* Textausschnitt
====================

Cornelia Ptassek (Grete), Michael Baba (Fritz)

Auch gesanglich war der Premierenabend ein beglückendes Ereignis. Trotz einer angesagten Indisposition wartete Cornelia Ptassek als Grete mit einer wahren Glanzleistung auf. Sie ging gänzlich in ihrer Rolle auf, der sie mit ausgeprägtem, intensivem Spiel und einer glänzenden stimmlichen Leistung mehr als gerecht wurde. Ihr hervorragend fokussierter, strahlkräftiger und farbenreicher Prachtsopran wächst immer stärker in das dramatische Fach hinein, hat sich aber all die Fähigkeiten, wie Wärme und Emotionalität der Tongebung, die lyrischen Gesang ausmachen, trefflich bewahrt. Insgesamt gelang ihr ein differenziertes, nuancenreiches Rollenportrait von enormer Eindringlichkeit. Eine gute Leistung ist auch Michael Baba zu bescheinigen, der den Fritz nicht nur ansprechend spielte, sondern ihm mit trefflich gestütztem, dunkel timbriertem Heldentenor auch vokal voll und ganz entsprach. Einen nicht allzu großen, aber sauber geführten und eine vorbildliche tiefe Verankerung aufweisenden Bariton brachte Raymond Ayers für den Grafen, den Schauspieler und den Schmierenkomödianten mit. Mit markantem Bass sang Sebastian Pilgrim den Wirt und den Rudolf. Sonoren und ausdrucksstarken Bass-Wohlklang verströmte Bartosz Urbanowicz in der Partie des Dr. Vigelius. Von dem profund singenden Sung Ha, der als alter Graumann und Baron zu erleben war, hätte man gerne mehr gehört. Einen prägnanten Mezzosopran brachte Edna Prochnik für die alte Frau mit. Als Chevalier und zweifelhaftes Individuum vermochte Juhan Tralla mit vorbildlich fundiertem, klar und sauber geführtem lyrischem Tenor zu gefallen. Nichts auszusetzen gab es an Tamara Banjesevic (Mizzi), Dorottya Láng (Milli) und Estelle Kruger (Mary). Die Frau des alten Graumann gab Petra Welteroth. Solide waren die aus dem Chor rekrutierten kleinen Nebenrollen. Chor und Extrachor des Nationaltheater Mannheim wurden von Anton Tremmel fabelhaft einstudiert.

====================

* Auftrag A
Wer hat laut der Kritik Chor und Extrachor des Nationaltheaters Mannheim einstudiert?
* Auftrag B
Fass die Kritik in zwei Sätzen zusammen.

Gesammelte Daten:
====================

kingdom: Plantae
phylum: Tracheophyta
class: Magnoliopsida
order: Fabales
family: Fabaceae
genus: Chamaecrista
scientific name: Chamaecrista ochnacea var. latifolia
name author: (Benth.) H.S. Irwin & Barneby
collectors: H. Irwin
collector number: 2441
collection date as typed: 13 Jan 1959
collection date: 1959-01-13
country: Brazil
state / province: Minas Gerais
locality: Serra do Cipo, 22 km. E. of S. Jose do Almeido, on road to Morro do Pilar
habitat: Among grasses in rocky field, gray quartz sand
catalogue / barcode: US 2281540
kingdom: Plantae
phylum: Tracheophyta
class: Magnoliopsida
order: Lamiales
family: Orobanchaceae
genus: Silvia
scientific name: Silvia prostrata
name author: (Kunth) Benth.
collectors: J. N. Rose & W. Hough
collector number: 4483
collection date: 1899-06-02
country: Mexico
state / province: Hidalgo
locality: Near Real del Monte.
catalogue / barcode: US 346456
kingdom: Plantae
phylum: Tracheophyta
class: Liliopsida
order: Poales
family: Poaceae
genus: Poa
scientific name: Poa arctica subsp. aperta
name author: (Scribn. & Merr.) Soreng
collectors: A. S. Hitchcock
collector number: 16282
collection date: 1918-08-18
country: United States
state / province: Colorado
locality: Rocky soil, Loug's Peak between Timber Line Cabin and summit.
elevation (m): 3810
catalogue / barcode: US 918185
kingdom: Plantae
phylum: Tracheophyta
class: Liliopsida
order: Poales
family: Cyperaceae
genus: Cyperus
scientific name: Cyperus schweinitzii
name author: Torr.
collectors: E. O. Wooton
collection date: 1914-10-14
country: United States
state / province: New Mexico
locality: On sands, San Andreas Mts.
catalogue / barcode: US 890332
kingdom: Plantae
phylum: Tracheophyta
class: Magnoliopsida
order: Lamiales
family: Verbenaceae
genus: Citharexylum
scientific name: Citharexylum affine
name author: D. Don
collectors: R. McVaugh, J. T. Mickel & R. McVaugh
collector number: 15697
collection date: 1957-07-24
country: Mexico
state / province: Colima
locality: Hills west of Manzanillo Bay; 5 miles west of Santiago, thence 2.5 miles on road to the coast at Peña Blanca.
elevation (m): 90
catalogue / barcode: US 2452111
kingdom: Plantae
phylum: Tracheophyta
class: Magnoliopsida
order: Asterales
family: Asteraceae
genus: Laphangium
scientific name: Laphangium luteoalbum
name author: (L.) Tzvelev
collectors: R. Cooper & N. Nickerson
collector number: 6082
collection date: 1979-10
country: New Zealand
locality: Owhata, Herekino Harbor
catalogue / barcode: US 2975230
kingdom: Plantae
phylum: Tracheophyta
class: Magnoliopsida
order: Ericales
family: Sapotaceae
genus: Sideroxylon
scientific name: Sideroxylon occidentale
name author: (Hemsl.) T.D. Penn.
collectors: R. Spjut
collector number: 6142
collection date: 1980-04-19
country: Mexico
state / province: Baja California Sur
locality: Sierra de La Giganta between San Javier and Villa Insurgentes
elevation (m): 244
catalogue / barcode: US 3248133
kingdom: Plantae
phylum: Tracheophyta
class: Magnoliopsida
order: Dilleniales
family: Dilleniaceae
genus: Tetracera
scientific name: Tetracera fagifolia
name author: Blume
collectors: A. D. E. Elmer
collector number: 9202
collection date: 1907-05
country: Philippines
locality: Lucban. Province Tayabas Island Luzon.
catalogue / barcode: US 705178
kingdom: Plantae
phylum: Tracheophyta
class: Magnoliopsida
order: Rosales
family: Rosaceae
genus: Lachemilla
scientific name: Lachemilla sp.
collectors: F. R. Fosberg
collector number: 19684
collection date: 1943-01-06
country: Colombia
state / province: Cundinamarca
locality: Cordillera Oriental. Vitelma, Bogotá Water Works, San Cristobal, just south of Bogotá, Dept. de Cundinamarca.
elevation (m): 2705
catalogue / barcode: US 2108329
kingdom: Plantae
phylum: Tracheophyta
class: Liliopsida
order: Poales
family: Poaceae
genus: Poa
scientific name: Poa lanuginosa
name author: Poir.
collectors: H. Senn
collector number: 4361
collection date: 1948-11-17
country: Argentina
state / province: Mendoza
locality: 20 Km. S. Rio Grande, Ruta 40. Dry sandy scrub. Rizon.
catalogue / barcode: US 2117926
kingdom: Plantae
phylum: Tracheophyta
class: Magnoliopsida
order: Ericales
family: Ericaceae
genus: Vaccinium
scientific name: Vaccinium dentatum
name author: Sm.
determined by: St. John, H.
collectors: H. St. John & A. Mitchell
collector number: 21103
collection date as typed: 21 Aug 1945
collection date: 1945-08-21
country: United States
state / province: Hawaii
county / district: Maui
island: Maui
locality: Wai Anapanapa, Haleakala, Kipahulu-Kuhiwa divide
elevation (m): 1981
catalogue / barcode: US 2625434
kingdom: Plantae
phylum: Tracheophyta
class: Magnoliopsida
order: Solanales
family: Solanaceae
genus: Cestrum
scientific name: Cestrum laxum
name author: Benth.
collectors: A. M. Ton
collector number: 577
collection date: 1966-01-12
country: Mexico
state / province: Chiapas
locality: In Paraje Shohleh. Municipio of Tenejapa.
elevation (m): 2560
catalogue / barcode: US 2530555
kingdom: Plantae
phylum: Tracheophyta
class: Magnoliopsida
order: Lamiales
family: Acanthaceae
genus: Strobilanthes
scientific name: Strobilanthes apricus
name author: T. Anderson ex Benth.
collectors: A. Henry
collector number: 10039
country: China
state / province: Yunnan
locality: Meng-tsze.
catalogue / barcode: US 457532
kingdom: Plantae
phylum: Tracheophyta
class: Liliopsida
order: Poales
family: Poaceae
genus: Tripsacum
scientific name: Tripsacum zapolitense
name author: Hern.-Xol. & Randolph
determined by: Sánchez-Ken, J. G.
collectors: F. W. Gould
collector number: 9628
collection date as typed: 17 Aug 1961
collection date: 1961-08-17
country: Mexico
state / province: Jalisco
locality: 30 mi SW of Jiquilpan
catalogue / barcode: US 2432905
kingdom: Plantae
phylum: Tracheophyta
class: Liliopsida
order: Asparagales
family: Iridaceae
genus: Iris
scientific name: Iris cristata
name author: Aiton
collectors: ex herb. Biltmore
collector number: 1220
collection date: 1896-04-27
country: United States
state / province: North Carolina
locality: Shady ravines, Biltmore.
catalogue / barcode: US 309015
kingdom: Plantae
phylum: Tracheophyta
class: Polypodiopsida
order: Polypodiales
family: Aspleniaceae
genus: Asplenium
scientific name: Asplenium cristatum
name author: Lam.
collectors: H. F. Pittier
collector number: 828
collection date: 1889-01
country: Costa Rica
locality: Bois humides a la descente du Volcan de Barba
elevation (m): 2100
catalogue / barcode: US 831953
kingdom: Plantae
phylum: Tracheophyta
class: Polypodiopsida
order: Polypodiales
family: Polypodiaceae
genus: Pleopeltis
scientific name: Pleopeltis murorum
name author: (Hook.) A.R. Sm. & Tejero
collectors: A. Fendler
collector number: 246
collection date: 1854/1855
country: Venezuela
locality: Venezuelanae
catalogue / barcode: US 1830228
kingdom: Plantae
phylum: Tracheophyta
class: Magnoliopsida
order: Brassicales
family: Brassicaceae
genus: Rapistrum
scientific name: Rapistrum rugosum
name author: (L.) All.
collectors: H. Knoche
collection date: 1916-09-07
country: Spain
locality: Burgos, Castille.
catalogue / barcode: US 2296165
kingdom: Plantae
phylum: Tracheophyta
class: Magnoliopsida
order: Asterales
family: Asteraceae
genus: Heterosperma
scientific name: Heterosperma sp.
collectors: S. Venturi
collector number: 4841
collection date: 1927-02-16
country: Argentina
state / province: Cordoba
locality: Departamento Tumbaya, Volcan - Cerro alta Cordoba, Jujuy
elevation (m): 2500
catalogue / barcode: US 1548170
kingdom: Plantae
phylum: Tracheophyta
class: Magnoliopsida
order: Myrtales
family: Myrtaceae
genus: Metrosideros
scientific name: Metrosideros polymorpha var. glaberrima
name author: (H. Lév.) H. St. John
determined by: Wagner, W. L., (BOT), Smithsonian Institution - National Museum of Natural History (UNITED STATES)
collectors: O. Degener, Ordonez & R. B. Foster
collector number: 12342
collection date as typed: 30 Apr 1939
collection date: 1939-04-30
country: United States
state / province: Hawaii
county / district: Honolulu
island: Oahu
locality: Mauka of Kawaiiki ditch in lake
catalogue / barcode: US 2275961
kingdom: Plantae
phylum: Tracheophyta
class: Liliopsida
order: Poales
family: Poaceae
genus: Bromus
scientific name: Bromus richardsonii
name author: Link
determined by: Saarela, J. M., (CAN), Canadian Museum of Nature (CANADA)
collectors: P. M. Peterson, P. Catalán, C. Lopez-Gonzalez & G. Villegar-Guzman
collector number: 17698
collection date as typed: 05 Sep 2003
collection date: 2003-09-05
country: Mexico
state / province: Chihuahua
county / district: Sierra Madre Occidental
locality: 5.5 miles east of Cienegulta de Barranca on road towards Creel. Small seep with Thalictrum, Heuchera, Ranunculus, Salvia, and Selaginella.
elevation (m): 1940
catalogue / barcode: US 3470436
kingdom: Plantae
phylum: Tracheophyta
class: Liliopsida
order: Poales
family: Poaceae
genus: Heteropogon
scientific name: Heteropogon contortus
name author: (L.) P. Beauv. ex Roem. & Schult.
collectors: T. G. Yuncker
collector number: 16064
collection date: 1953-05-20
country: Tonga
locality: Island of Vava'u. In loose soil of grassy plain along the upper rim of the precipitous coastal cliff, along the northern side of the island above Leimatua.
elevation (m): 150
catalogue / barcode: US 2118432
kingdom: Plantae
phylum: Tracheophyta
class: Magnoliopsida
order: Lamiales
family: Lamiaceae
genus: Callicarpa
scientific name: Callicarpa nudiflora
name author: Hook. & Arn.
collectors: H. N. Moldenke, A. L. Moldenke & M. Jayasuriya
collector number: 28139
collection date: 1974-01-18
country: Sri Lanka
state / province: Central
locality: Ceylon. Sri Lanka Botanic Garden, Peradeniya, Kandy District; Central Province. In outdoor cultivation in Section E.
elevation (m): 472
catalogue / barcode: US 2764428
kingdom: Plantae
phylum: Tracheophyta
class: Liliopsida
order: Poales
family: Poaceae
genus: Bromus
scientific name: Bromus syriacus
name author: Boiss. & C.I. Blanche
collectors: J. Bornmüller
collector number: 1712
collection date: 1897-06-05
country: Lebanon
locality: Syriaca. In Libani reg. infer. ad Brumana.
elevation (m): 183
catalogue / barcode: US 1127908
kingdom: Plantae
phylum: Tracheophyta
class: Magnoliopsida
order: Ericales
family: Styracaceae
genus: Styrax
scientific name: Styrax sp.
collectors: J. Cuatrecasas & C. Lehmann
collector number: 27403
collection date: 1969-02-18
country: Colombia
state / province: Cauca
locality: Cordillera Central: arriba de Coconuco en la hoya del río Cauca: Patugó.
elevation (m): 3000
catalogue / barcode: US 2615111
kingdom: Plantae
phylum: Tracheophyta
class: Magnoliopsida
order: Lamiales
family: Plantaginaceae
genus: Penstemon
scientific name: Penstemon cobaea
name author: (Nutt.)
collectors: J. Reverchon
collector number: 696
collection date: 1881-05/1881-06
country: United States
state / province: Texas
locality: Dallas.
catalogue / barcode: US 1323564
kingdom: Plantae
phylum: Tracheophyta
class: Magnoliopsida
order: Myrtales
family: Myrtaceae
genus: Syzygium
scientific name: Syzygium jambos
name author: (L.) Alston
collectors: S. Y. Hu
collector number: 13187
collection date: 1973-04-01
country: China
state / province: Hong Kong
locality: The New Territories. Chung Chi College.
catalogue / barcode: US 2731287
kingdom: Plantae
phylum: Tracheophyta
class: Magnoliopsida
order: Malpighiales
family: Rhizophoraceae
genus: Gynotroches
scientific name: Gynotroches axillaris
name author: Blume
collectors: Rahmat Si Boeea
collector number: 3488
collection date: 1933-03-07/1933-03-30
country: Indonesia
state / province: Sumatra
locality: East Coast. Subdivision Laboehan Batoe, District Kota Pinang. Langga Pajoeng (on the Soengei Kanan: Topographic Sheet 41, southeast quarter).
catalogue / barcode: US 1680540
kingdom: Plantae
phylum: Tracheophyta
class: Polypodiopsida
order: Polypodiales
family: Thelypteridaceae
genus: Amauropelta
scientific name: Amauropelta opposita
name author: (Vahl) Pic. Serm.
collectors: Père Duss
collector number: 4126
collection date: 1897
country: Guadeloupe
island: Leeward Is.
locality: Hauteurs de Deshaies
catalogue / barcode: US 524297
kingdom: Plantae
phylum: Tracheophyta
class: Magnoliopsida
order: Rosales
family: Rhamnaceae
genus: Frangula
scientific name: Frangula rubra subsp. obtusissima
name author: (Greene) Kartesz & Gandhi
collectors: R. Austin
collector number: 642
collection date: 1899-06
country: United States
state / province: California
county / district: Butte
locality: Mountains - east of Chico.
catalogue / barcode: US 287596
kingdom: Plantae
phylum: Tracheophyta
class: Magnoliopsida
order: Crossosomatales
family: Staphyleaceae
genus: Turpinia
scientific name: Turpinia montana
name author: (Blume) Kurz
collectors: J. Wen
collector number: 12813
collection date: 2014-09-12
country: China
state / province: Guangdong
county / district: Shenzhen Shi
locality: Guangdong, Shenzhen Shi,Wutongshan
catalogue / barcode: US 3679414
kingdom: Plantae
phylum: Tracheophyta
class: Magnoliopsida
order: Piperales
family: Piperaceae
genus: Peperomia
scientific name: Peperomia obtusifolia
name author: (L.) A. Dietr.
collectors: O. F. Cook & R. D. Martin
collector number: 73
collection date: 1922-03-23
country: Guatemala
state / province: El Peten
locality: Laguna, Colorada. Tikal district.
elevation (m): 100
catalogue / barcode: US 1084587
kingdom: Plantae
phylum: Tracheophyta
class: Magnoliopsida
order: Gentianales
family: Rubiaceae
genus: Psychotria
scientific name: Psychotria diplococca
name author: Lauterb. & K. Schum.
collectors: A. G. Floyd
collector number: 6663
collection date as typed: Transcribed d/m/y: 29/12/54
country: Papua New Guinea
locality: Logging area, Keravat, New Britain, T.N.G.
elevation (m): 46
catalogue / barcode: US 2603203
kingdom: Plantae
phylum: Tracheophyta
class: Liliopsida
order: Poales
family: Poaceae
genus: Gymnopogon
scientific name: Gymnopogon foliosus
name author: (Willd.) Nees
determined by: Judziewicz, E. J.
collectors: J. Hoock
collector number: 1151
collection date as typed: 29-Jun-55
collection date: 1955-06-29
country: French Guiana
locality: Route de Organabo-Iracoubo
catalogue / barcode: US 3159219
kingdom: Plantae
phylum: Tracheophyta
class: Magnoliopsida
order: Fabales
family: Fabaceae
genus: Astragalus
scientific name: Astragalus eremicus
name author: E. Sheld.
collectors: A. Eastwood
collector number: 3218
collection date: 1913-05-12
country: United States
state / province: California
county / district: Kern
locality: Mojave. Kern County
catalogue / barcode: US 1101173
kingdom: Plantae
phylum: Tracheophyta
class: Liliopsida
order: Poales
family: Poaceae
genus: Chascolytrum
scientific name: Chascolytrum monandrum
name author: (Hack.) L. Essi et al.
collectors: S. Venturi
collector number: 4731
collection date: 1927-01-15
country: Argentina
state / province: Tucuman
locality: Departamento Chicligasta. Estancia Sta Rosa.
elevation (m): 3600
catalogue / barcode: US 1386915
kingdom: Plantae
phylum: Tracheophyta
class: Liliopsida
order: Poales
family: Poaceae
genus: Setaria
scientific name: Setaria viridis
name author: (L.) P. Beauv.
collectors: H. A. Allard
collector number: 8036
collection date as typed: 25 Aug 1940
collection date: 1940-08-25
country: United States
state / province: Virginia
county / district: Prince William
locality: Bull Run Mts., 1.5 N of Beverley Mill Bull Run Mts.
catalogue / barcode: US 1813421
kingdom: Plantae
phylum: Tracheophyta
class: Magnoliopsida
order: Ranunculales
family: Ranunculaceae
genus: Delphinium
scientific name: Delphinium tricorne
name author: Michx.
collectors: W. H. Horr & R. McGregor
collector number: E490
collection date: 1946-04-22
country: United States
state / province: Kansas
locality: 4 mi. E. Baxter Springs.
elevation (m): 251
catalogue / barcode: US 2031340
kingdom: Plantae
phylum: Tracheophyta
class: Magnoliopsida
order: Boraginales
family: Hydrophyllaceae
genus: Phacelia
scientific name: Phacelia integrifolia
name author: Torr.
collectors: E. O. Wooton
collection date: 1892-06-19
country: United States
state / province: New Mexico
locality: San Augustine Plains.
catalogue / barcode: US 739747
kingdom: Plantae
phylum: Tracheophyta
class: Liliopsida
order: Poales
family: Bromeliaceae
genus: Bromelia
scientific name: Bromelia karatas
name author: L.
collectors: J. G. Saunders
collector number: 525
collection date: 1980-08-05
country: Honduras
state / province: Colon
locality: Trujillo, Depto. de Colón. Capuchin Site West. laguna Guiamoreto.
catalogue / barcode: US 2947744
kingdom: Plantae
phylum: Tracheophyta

====================

* Lösung A
Anton Tremmel.

* Lösung B
Die Kritik lobt den Premierenabend auch gesanglich, vor allem Cornelia Ptassek, die als Grete trotz einer angesagten Indisposition eine Glanzleistung bot. Auch Michael Baba als Fritz und die übrigen Sänger werden überwiegend positiv beurteilt, und Chor und Extrachor wurden von Anton Tremmel fabelhaft einstudiert.